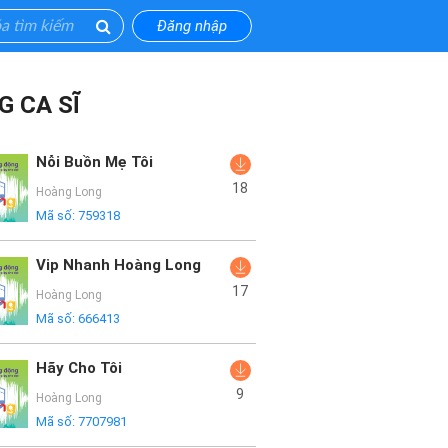
Đăng nhập
G CA SĨ
Nỗi Buồn Mẹ Tôi
18
Hoàng Long
Mã số:
759318
Vip Nhanh Hoàng Long
17
Hoàng Long
Mã số:
666413
Hãy Cho Tôi
9
Hoàng Long
Mã số:
7707981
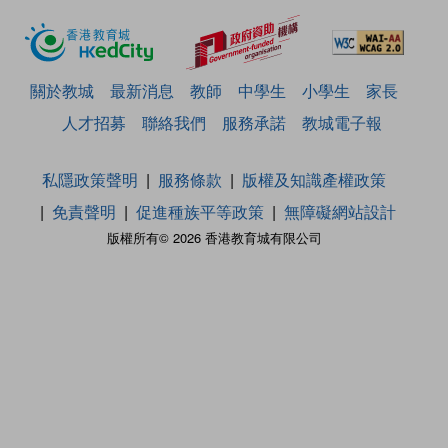
關於教城
最新消息
教師
中學生
小學生
家長
人才招募
聯絡我們
服務承諾
教城電子報
私隱政策聲明
服務條款
版權及知識產權政策
免責聲明
促進種族平等政策
無障礙網站設計
版權所有© 2026 香港教育城有限公司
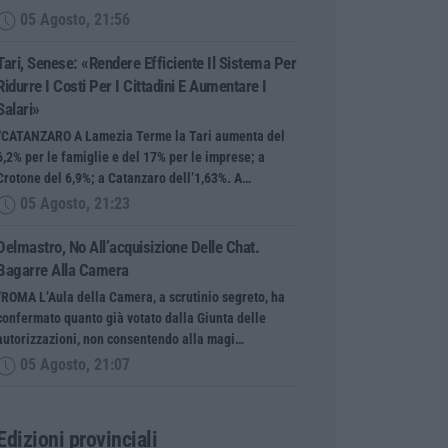
05 Agosto, 21:56
Tari, Senese: «Rendere Efficiente Il Sistema Per
Ridurre I Costi Per I Cittadini E Aumentare I
Salari»
“CATANZARO A Lamezia Terme la Tari aumenta del
6,2% per le famiglie e del 17% per le imprese; a
Crotone del 6,9%; a Catanzaro dell’1,63%. A…
05 Agosto, 21:23
Delmastro, No All’acquisizione Delle Chat.
Bagarre Alla Camera
“ROMA L’Aula della Camera, a scrutinio segreto, ha
confermato quanto già votato dalla Giunta delle
autorizzazioni, non consentendo alla magi…
05 Agosto, 21:07
Edizioni provinciali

------------------------------

■ TASK REQUIREMENTS:
Set down, word for word and line by line, all of the text read from the records above. Leave out the pictures themselves.

■ RESULT OF THE TASK:
Đăng nhập
G CA SĨ
Nỗi Buồn Mẹ Tôi
18
Hoàng Long
Mã số:
759318
Vip Nhanh Hoàng Long
17
Hoàng Long
Mã số:
666413
Hãy Cho Tôi
9
Hoàng Long
Mã số:
7707981
關於教城
最新消息
教師
中學生
小學生
家長
人才招募
聯絡我們
服務承諾
教城電子報
私隱政策聲明
服務條款
版權及知識產權政策
免責聲明
促進種族平等政策
無障礙網站設計
版權所有© 2026 香港教育城有限公司
05 Agosto, 21:56
Tari, Senese: «Rendere Efficiente Il Sistema Per
Ridurre I Costi Per I Cittadini E Aumentare I
Salari»
“CATANZARO A Lamezia Terme la Tari aumenta del
6,2% per le famiglie e del 17% per le imprese; a
Crotone del 6,9%; a Catanzaro dell’1,63%. A…
05 Agosto, 21:23
Delmastro, No All’acquisizione Delle Chat.
Bagarre Alla Camera
“ROMA L’Aula della Camera, a scrutinio segreto, ha
confermato quanto già votato dalla Giunta delle
autorizzazioni, non consentendo alla magi…
05 Agosto, 21:07
Edizioni provinciali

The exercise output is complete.